Problem a>
Can you swap "wrist" for "hand" in the stretch of records from the line containing "right knee: (671, 731, 10)" through the line containing "right hip: (1003, 653, 1)", leaving everything else in those lines unchanged, and give back only those lines?

Exercise text>
========================================

The Rejection of Proportionalism

The centerpiece of the book, in my view, is the way that it tries to avoid the counterintuitive extensional results that traditional Humean theories generate. The key to Schroeder's view here is his rejection of "Proportionalism". Proportionalism claims that "when a reason is explained by a desire, as in Ronnie's case, its weight varies in proportion to the strength of that desire, and to how well the action promotes that desire." [98] So Proportionalism involves two different claims. Let's call the thesis expressed in the first conjunct "strength-of-desire Proportionalism" and that in the second "promotion Proportionalism". Previous Humean accounts have maintained that not only does the existence of the right kind of desire of X's for p make it the case that X has a reason to A (where A-ing is some action which promotes p), but also that the weight of that reason co-varies with how much X wants p and how effective A-ing would be at bringing about p. Schroeder rejects this view and his reply to objections to the Humean view crucially hang on his rejecting it. Discussion of this topic dominates the middle three chapters of the book. Let's first see what role rejecting Proportionalism (together with Schroeder's replacement for it) plays in Schroeder's view and then consider the merits of Proportionalism.

Schroeder nicely explains two key objections to the Humean view. There are two ways in which the Humean view systematically seems to get the extension of our reasons wrong, and these generate the Too Many Reasons and Too Few Reasons objections. Perhaps the key historical objection to the Humean view is that it does not make the right sort of room for moral considerations. This is the quickest way to understand the Too Few Reasons objection. The Too Few Reasons objection to the Humean view is motivated by the thought that surely one has a reason to be decent to one's spouse even if one lacks any desire to do so. But the Humean view seems to suggest that people would lack any reason to be decent to each other if they lacked the relevant sorts of desires. Armed with the rejection of Proportionalism and the thesis that I will label "reasons are cheap" Schroeder has a reply to this worry. Let us consider his "reasons are cheap" claim.

========================================

Information shown>
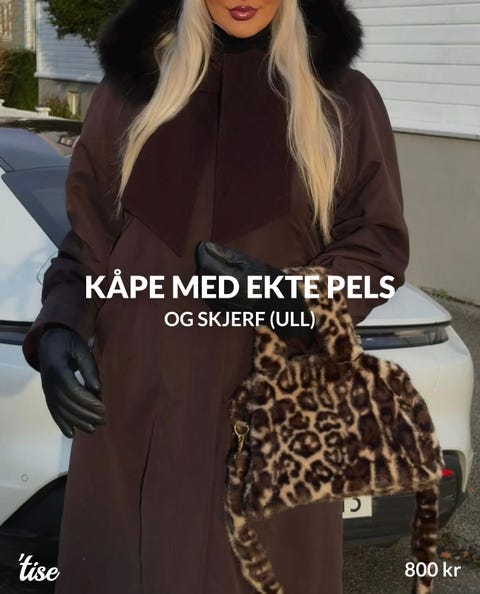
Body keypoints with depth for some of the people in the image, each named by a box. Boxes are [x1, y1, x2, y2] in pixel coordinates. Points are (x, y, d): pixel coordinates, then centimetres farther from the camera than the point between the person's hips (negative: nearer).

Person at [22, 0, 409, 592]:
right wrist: (56, 331, -8)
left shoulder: (344, 100, 4)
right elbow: (87, 238, 10)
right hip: (136, 398, 1)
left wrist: (296, 296, -14)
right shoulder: (130, 89, 7)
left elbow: (378, 244, 5)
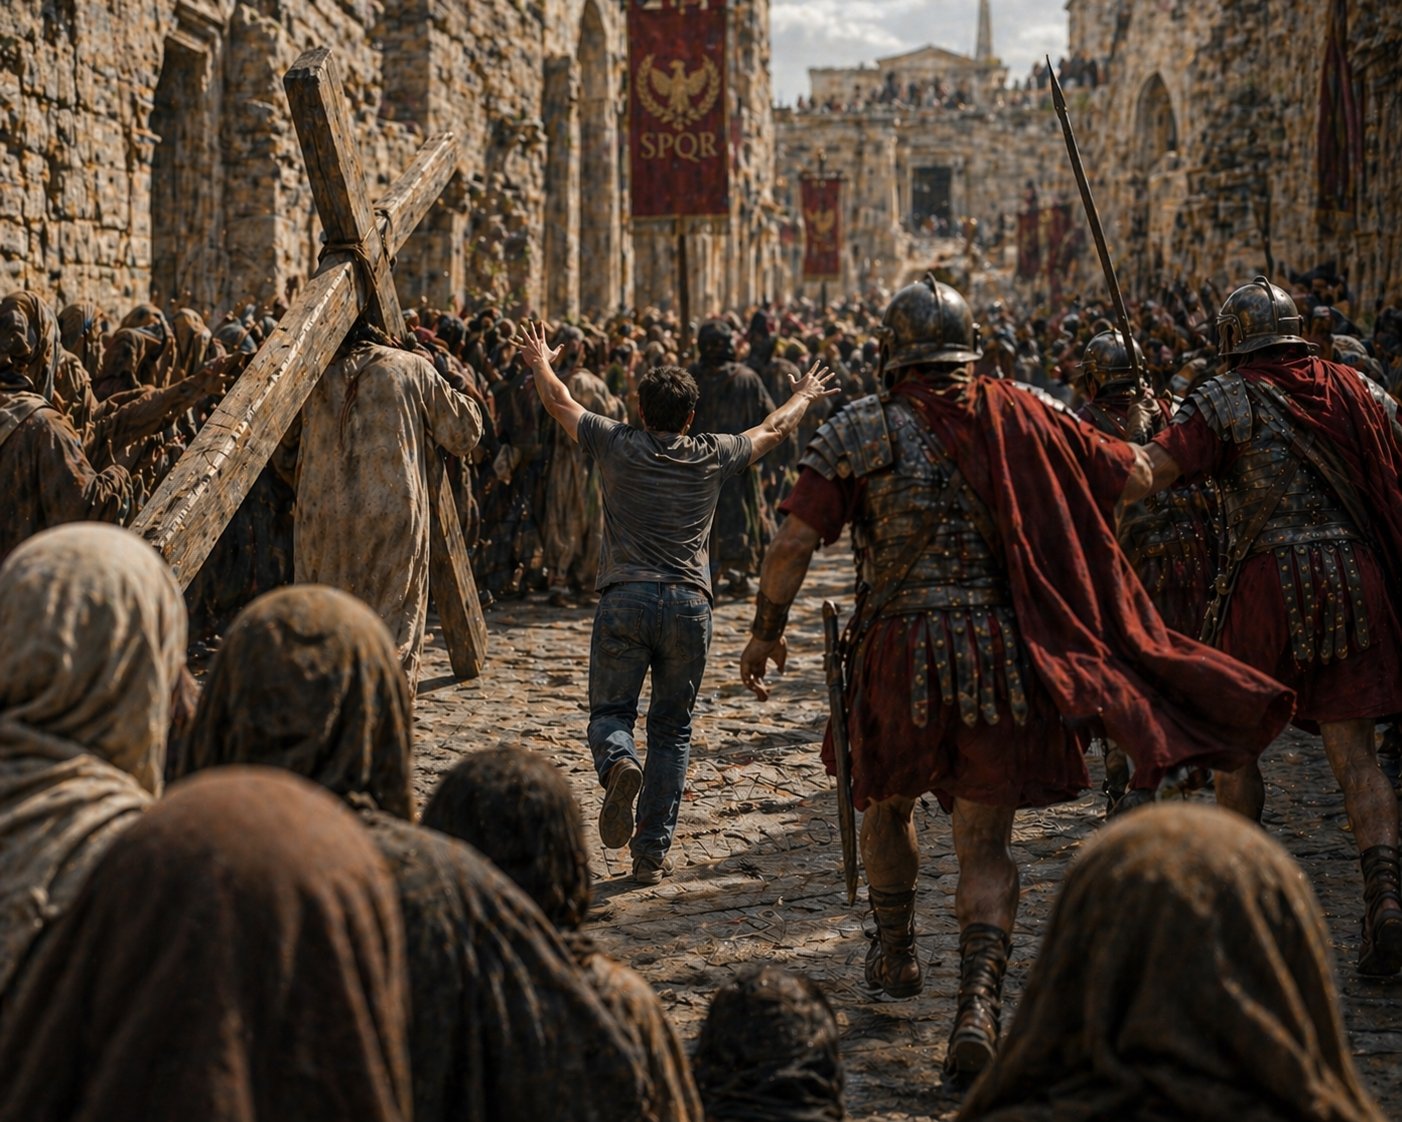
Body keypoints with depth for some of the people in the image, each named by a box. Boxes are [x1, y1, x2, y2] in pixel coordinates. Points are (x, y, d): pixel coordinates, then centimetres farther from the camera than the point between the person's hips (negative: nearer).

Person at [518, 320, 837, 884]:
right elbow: (773, 430, 26)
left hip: (625, 600, -1)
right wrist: (804, 396, 46)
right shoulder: (713, 457, 8)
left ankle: (617, 763, -27)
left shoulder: (618, 445, 4)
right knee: (671, 731, 10)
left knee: (610, 711, 9)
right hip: (689, 605, 1)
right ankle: (652, 853, 6)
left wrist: (540, 362, 40)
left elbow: (558, 402, 19)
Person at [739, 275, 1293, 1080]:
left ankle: (897, 953, 39)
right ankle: (980, 1000, -11)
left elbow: (796, 540, -7)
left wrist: (768, 628, 5)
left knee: (887, 802, 26)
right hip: (1003, 653, 1)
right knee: (986, 841, 5)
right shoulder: (1023, 417, 3)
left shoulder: (860, 430, -3)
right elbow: (1130, 472, 12)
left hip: (898, 652, -1)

========================================

Problem b>
Could you condense the paragraph of the review on Proportionalism that begins "Schroeder nicely explains two key objections" into a short bulleted list that keeps its main facts?

Expected output a>
right knee: (671, 731, 10)
left knee: (610, 711, 9)
right hip: (689, 605, 1)
right ankle: (652, 853, 6)
left hand: (540, 362, 40)
left elbow: (558, 402, 19)
Person at [739, 275, 1293, 1080]:
left ankle: (897, 953, 39)
right ankle: (980, 1000, -11)
left elbow: (796, 540, -7)
left hand: (768, 628, 5)
left knee: (887, 802, 26)
right hip: (1003, 653, 1)

Expected output b>
- Schroeder explains two key objections to the Humean view, Too Many Reasons and Too Few Reasons. Both arise because the view systematically seems to get the extension of our reasons wrong.
- Perhaps the key historical objection is that the Humean view does not make the right sort of room for moral considerations. This is the quickest way to understand the Too Few Reasons objection.
- Too Few Reasons: surely one has a reason to be decent to one's spouse even without any desire to do so. Yet the Humean view seems to suggest that people lacking the relevant desires would lack any reason to be decent to each other.
- Schroeder replies using his rejection of Proportionalism and the thesis labeled "reasons are cheap."